Please restate, word for word, the lines below that begin at the one with "(942, 100) none -> [101,245,120,255] 6.8" and end at the one with "[281,197,439,209] the Personnel". Leave out all other lines.

Supplied data:
|---|
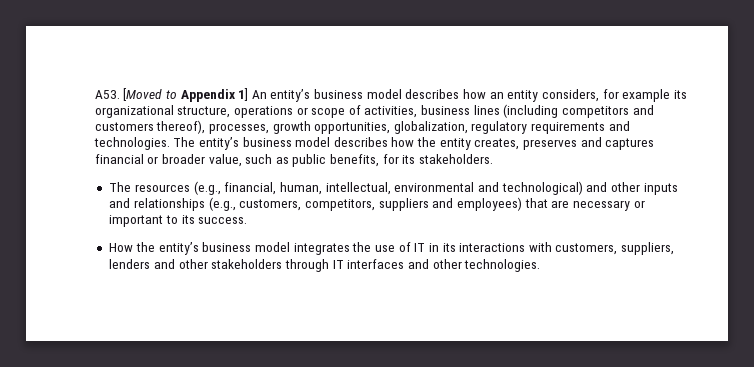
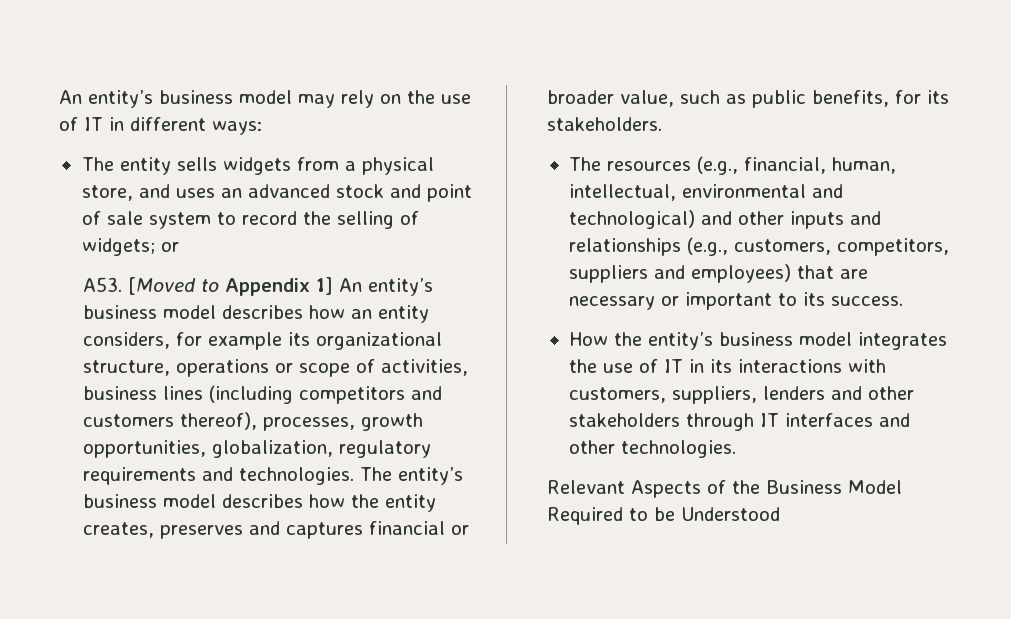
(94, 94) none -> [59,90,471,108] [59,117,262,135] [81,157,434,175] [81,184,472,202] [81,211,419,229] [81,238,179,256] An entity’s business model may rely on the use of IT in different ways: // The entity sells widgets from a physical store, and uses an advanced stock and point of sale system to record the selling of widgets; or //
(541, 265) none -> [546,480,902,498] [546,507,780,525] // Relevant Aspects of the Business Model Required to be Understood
|---|
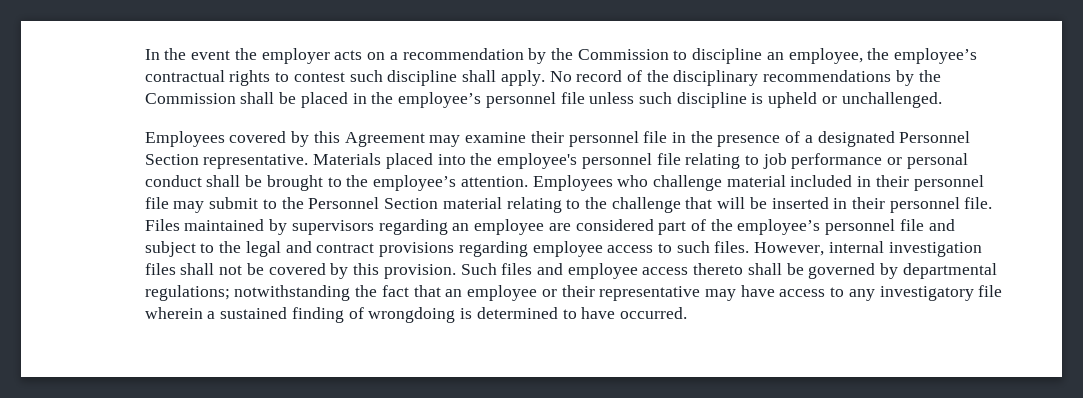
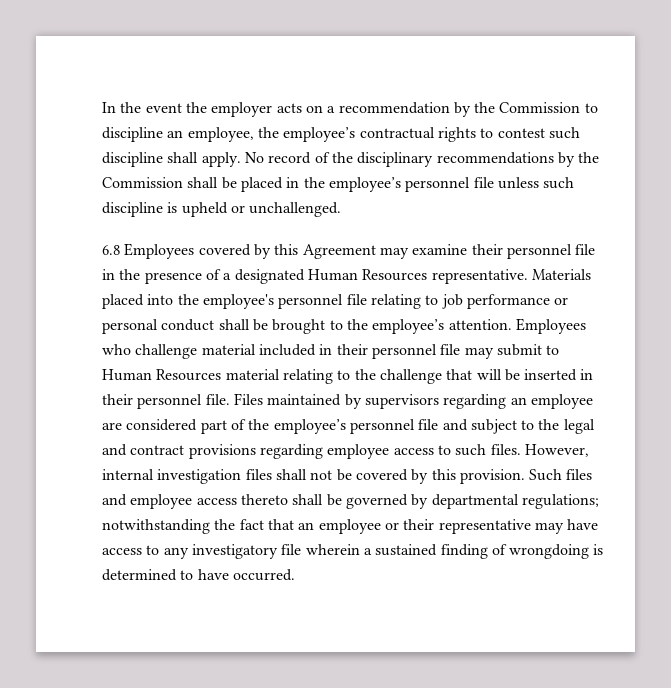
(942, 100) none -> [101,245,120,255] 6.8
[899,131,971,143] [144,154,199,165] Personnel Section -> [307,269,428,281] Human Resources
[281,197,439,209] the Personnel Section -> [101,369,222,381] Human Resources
|---|
Task answer:
(942, 100) none -> [101,245,120,255] 6.8
[899,131,971,143] [144,154,199,165] Personnel Section -> [307,269,428,281] Human Resources
[281,197,439,209] the Personnel Section -> [101,369,222,381] Human Resources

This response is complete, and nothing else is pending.